Toute démocratie se doit de combattre les dérives autocratiques et les lourdeurs bureaucratiques. Une République digne de ce nom garantit la liberté d’expression et d’opinion.
La souveraineté réelle implique la transparence des actes refondateurs de l’Etat et l’obligation de rendre compte de leurs bienfaits pour le peuple, dans toute sa diversité. Une gouvernance responsable repose sur la recherche de l’équilibre entre les forces vives de la nation, le respect des engagements pris, l’application rigoureuse de la loi, l’indépendance de la justice, la crédibilité des institutions régaliennes et la protection inaltérable des droits humains.
Ces principes fondamentaux sont systématiquement invoqués à chaque changement de régime pour justifier une transition présentée comme salutaire, gage de sécurité et de développement. L’espoir renaît alors, la patience s’installe et la perspective d’un avenir meilleur suscite tolérance, confiance et engagement citoyen.
Le gouvernement de Transition se donne à voir : il multiplie les apparitions médiatiques et les démarches diplomatiques, soigneusement mises en scène pour asseoir sa légitimité. Les discours s’accompagnent de promesses de croissance, de stabilité, de justice et de rayonnement international.
Dans ce contexte, instaurer une discipline civique fondée sur la participation au redressement national semble être la voie obligée pour transformer l’élite défaillante d’hier en une société plus juste, solidaire et dynamique. La dignité nationale, l’unité civile et la légitimité populaire doivent être les fondements de ce difficile mais nécessaire processus de refondation. Mais lorsque les actes trahissent les promesses, le doute s’installe. La confiance chancelle, les citoyens s’interrogent, puis contestent… et peut-être, résistent.
Résister, c’est oser s’opposer sans être un ennemi.
Tout pouvoir doit accepter la critique.

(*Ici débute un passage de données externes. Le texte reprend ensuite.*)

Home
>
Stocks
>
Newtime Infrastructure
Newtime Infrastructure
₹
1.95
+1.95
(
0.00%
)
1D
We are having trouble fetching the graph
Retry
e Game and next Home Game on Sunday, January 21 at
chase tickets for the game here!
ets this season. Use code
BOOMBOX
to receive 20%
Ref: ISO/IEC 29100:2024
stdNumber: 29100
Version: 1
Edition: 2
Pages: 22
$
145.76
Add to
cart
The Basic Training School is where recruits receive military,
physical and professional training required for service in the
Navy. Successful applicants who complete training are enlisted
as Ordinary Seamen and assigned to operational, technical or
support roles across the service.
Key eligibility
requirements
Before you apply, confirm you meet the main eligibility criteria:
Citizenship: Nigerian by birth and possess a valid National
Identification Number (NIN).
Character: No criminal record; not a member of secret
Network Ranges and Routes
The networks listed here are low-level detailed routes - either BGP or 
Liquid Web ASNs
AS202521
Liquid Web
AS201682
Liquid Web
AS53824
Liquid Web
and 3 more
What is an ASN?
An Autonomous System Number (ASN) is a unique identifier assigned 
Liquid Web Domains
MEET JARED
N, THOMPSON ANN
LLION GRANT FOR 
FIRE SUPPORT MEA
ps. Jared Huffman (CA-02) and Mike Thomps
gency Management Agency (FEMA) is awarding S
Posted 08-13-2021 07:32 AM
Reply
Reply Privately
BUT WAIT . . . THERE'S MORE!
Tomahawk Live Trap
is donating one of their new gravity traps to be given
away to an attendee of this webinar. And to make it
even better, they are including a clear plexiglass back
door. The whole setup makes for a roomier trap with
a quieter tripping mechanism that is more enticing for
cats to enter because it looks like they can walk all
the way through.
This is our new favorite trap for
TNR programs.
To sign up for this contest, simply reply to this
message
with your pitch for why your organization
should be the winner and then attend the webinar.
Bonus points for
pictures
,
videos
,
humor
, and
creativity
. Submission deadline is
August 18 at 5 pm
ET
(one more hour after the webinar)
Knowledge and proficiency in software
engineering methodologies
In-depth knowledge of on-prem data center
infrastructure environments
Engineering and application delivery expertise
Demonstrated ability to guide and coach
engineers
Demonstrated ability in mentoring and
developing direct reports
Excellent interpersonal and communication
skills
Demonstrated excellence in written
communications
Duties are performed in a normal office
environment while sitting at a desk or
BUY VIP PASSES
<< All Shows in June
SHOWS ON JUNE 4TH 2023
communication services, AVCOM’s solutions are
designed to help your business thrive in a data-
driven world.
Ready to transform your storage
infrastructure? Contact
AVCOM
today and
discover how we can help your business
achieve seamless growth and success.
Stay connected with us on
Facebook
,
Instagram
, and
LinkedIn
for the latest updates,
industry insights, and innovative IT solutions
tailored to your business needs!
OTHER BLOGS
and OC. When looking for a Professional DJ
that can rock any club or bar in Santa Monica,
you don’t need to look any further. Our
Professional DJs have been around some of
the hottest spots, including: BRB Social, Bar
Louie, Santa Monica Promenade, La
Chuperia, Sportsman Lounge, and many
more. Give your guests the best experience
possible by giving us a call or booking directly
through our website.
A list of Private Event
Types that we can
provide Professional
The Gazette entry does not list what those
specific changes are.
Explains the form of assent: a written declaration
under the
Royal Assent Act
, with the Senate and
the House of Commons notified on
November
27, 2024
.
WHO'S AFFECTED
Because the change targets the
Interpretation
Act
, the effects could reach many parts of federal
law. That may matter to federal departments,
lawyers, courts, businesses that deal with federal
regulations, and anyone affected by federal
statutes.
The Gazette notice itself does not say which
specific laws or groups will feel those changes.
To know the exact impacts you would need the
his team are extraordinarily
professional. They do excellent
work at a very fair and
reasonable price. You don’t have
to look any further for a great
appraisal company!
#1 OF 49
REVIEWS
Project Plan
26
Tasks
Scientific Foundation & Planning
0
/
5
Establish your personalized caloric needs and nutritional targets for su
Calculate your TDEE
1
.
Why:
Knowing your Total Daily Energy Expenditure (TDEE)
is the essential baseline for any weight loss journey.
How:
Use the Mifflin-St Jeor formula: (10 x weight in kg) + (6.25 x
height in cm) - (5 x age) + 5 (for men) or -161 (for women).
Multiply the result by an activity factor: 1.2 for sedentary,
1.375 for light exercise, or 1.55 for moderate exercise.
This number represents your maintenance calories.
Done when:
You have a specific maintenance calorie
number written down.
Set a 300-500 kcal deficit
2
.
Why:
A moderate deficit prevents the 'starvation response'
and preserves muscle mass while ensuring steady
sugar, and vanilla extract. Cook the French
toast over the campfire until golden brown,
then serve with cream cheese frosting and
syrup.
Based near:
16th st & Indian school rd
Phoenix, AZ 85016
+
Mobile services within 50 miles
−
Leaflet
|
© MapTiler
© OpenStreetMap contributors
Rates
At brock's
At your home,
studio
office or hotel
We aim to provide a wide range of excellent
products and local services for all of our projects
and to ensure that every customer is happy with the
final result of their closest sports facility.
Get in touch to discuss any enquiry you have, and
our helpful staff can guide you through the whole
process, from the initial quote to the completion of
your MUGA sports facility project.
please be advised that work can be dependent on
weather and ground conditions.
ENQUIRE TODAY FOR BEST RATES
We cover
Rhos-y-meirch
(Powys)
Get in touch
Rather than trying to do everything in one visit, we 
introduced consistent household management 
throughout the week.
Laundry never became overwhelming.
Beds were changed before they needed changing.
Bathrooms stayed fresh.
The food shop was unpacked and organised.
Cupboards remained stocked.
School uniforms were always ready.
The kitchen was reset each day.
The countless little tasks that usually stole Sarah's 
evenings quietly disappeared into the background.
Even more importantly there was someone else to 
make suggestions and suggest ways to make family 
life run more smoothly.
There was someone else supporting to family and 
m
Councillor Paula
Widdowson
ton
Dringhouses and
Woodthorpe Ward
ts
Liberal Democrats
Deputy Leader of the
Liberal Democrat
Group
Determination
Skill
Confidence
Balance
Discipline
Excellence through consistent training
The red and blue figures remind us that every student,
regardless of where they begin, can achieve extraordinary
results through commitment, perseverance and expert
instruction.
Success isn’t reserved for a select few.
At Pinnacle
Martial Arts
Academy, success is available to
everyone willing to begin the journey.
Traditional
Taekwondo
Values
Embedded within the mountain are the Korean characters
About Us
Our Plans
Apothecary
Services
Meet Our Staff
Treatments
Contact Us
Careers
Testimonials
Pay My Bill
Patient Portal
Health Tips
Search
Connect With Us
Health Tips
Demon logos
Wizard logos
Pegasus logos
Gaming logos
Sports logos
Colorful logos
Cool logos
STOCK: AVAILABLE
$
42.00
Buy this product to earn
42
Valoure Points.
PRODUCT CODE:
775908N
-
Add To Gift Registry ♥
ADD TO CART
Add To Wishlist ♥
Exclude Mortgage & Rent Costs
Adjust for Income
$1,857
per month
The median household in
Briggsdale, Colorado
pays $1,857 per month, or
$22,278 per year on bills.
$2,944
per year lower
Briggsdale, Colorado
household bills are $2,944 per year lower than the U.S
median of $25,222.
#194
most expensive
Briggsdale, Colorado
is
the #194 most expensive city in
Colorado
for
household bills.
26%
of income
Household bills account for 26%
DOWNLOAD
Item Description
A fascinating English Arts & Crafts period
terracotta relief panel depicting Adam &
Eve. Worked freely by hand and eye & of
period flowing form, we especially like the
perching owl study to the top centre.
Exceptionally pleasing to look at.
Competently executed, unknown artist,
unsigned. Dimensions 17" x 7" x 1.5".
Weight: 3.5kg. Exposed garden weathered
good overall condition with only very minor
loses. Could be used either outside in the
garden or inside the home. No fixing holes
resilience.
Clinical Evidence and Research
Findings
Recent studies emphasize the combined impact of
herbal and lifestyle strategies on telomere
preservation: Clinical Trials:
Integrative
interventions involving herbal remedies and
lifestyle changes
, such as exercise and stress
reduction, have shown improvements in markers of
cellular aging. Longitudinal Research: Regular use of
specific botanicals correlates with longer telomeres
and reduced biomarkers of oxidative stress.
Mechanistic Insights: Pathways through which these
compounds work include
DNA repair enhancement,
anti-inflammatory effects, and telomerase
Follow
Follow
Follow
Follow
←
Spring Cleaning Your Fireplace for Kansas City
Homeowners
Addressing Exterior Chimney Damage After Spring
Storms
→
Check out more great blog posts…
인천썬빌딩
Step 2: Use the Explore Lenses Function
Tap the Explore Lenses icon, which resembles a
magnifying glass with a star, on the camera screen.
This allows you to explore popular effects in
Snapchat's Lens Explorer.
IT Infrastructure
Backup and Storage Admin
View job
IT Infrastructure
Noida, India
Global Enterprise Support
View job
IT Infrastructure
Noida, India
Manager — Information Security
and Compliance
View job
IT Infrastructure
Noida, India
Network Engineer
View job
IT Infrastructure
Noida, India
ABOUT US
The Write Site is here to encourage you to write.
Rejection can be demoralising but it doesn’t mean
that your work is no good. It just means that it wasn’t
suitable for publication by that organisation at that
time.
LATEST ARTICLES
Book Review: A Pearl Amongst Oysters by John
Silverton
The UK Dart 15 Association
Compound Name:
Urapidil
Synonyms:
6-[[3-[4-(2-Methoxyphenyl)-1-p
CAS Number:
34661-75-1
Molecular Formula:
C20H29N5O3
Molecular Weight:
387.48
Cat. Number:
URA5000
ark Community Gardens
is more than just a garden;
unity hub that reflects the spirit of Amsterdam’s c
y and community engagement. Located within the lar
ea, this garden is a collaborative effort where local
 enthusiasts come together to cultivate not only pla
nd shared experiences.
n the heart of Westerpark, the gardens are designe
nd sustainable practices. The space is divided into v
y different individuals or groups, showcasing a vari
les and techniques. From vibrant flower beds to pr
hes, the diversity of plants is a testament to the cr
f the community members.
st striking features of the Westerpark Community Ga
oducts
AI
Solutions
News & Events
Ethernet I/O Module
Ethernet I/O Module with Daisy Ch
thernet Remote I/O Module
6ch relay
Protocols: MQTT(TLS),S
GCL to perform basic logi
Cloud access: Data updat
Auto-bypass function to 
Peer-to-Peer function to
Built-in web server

Elle n’est pas une agression, mais un acte civique destiné à enrichir le débat, à orienter l’action publique, à alerter sur des dérives possibles. La contestation démocratique n’est pas une menace à l’ordre public, mais une preuve de vitalité républicaine. Vouloir la réprimer, c’est fragiliser le contrat de confiance entre gouvernants et gouvernés et exposer le pays à des tensions inutiles.
Dans ce contexte, la rumeur persistante d’une dissolution des partis politiques est profondément préoccupante. Elle menace directement l’un des piliers de notre démocratie : le pluralisme. Si les autorités de la Transition envisagent une telle mesure, elles doivent entendre ceci : les partis politiques ne sont pas des fauteurs de trouble, mais des porteurs de dialogue, de représentativité et de paix. Ils ne sont pas là pour diviser, mais pour renforcer la cohésion nationale.
Toute refondation politique crédible exige la transparence dans la gestion du pouvoir, l’ouverture aux critiques et la participation de toutes les forces vives. Réduire les espaces d’expression, museler les voix divergentes ou marginaliser les partis, c’est nier les fondements mêmes de l’Etat de droit.
Le président de la Transition, garant de la mise en œuvre de la nouvelle Constitution (juillet 2023), doit rester fidèle à l’esprit de celle-ci, qui consacre explicitement le rôle des partis dans la vie démocratique. Supprimer le multipartisme serait non seulement une erreur politique, mais une faute historique.
Comme lui, et comme des millions de nos compatriotes, j’aime profondément notre Mali. Cet amour m’oblige à dire que toute décision qui va à l’encontre de la démocratie n’est pas une voie de salut, mais un dangereux égarement.